Exercise materials:
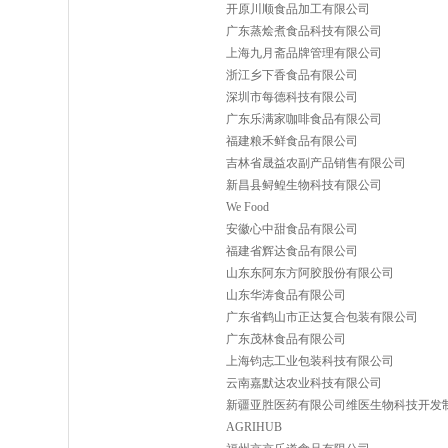
开原川顺食品加工有限公司
广东蒸烩煮食品科技有限公司
上海九月斋品牌管理有限公司
浙江乡下香食品有限公司
深圳市每德科技有限公司
广东乐满家咖啡食品有限公司
福建粮禾鲜食品有限公司
吉林省晟益农副产品销售有限公司
新昌县鲟鳇生物科技有限公司
We Food
安徽心中甜食品有限公司
福建省辉达食品有限公司
山东东阿东方阿胶股份有限公司
山东华涛食品有限公司
广东省鹤山市正达复合包装有限公司
广东茂林食品有限公司
上海钧志工业包装科技有限公司
云南嘉默达农业科技有限公司
新疆亚胜医药有限公司维医生物科技开发
AGRIHUB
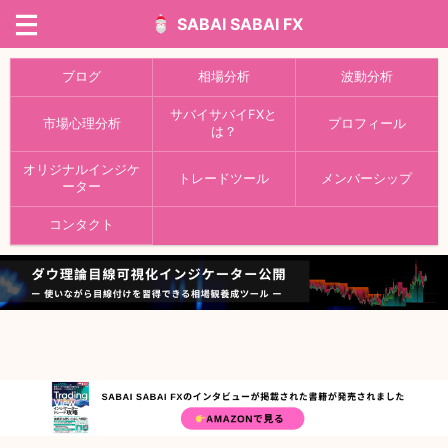
SABAI SABAI FX
ブログ
相場分析
波動分析
サバイサバイFXと
市場心理分析
プロフィール
は？
オリジナルインジケ
トレードツール
メンバーシップ
ーター
コンタクト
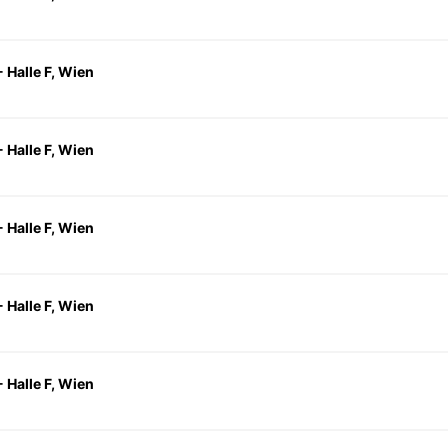
 Halle F, Wien
 Halle F, Wien
 Halle F, Wien
 Halle F, Wien
 Halle F, Wien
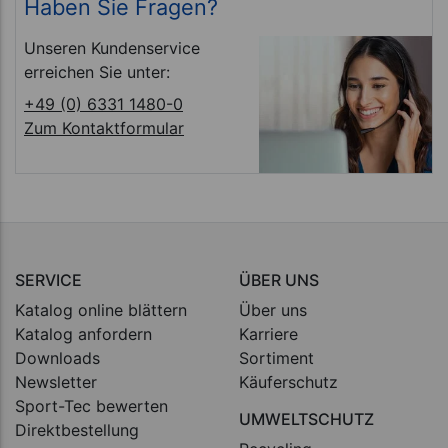
Haben Sie Fragen?
Unseren Kundenservice
erreichen Sie unter:
+49 (0) 6331 1480-0
Zum Kontaktformular
SERVICE
ÜBER UNS
Katalog online blättern
Über uns
Katalog anfordern
Karriere
Downloads
Sortiment
Newsletter
Käuferschutz
Sport-Tec bewerten
UMWELTSCHUTZ
Direktbestellung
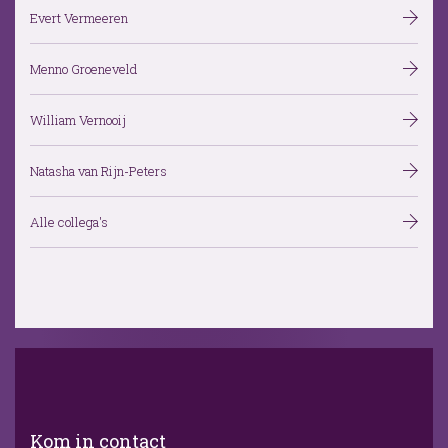
Evert Vermeeren
Menno Groeneveld
William Vernooij
Natasha van Rijn-Peters
Alle collega's
Kom in contact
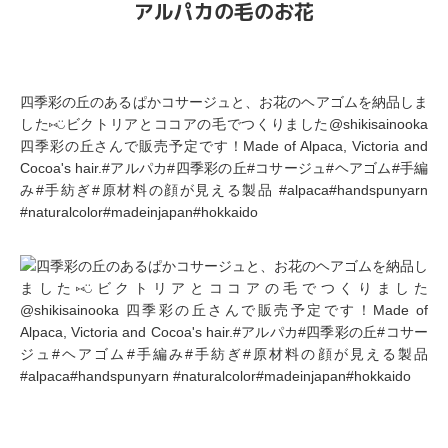
アルパカの毛のお花
四季彩の丘のあるぱかコサージュと、お花のヘアゴムを納品しま
した⑅︎◡̈︎ビクトリアとココアの毛でつくりました@shikisainooka
四季彩の丘さんで販売予定です！Made of Alpaca, Victoria and
Cocoa's hair.#アルパカ#四季彩の丘#コサージュ#ヘアゴム#手編
み#手紡ぎ#原材料の顔が見える製品 #alpaca#handspunyarn
#naturalcolor#madeinjapan#hokkaido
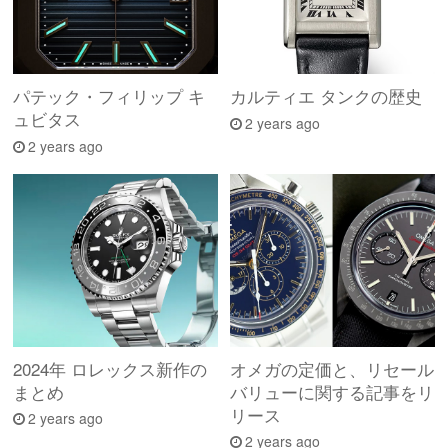
パテック・フィリップ キ
カルティエ タンクの歴史
ュビタス
2 years ago
2 years ago
2024年 ロレックス新作の
オメガの定価と、リセール
まとめ
バリューに関する記事をリ
リース
2 years ago
2 years ago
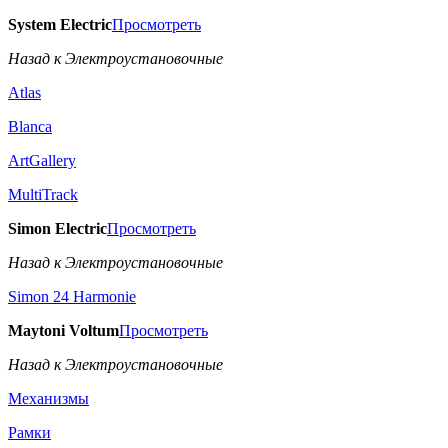
System Electric
Просмотреть
Назад к Электроустановочные
Atlas
Blanca
ArtGallery
MultiTrack
Simon Electric
Просмотреть
Назад к Электроустановочные
Simon 24 Harmonie
Maytoni Voltum
Просмотреть
Назад к Электроустановочные
Механизмы
Рамки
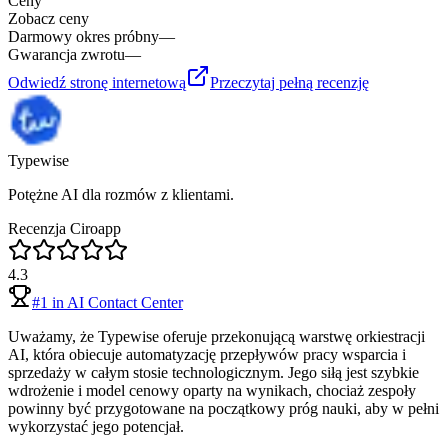
Ceny
Zobacz ceny
Darmowy okres próbny
—
Gwarancja zwrotu
—
Odwiedź stronę internetową
Przeczytaj pełną recenzję
Typewise
Potężne AI dla rozmów z klientami.
Recenzja Ciroapp
4.3
#
1
in
AI Contact Center
Uważamy, że Typewise oferuje przekonującą warstwę orkiestracji
AI, która obiecuje automatyzację przepływów pracy wsparcia i
sprzedaży w całym stosie technologicznym. Jego siłą jest szybkie
wdrożenie i model cenowy oparty na wynikach, chociaż zespoły
powinny być przygotowane na początkowy próg nauki, aby w pełni
wykorzystać jego potencjał.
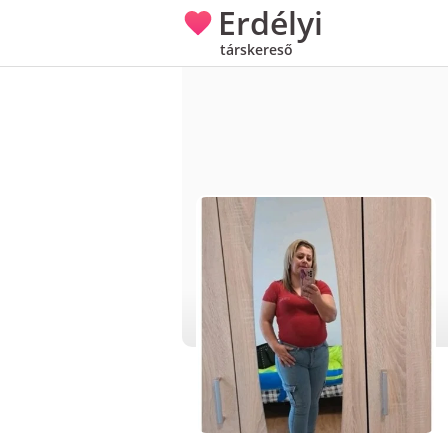
Erdélyi
társkereső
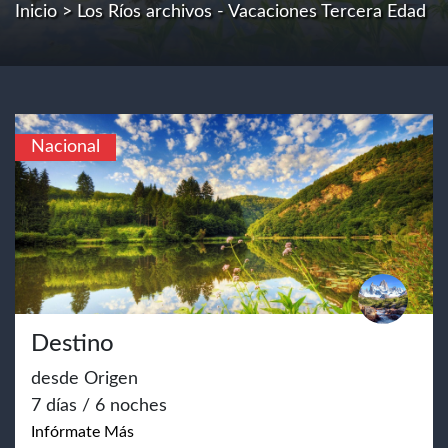
Inicio
> Los Ríos archivos - Vacaciones Tercera Edad
Nacional
Destino
desde Origen
7 días / 6 noches
Infórmate Más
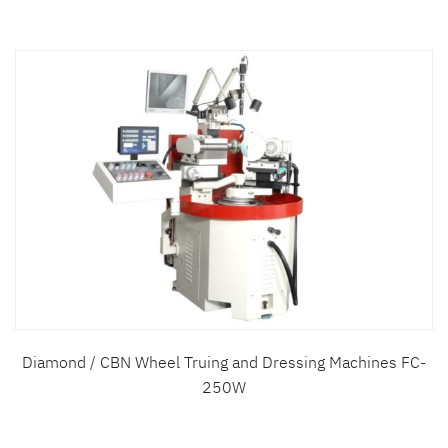
Diamond / CBN Wheel Truing and Dressing Machines FC-
250W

Exercise description:
Copy the listing word for word, beginning at the line that contains "Haben Sie Fragen?" and stopping after the line that contains "#naturalcolor#madeinjapan#hokkaido". Omit the picture markers.

Written response:
Haben Sie Fragen?
Unseren Kundenservice
erreichen Sie unter:
+49 (0) 6331 1480-0
Zum Kontaktformular
SERVICE
ÜBER UNS
Katalog online blättern
Über uns
Katalog anfordern
Karriere
Downloads
Sortiment
Newsletter
Käuferschutz
Sport-Tec bewerten
UMWELTSCHUTZ
Direktbestellung
Evert Vermeeren
Menno Groeneveld
William Vernooij
Natasha van Rijn-Peters
Alle collega's
Kom in contact
アルパカの毛のお花
四季彩の丘のあるぱかコサージュと、お花のヘアゴムを納品しま
した⑅︎◡̈︎ビクトリアとココアの毛でつくりました@shikisainooka
四季彩の丘さんで販売予定です！Made of Alpaca, Victoria and
Cocoa's hair.#アルパカ#四季彩の丘#コサージュ#ヘアゴム#手編
み#手紡ぎ#原材料の顔が見える製品 #alpaca#handspunyarn
#naturalcolor#madeinjapan#hokkaido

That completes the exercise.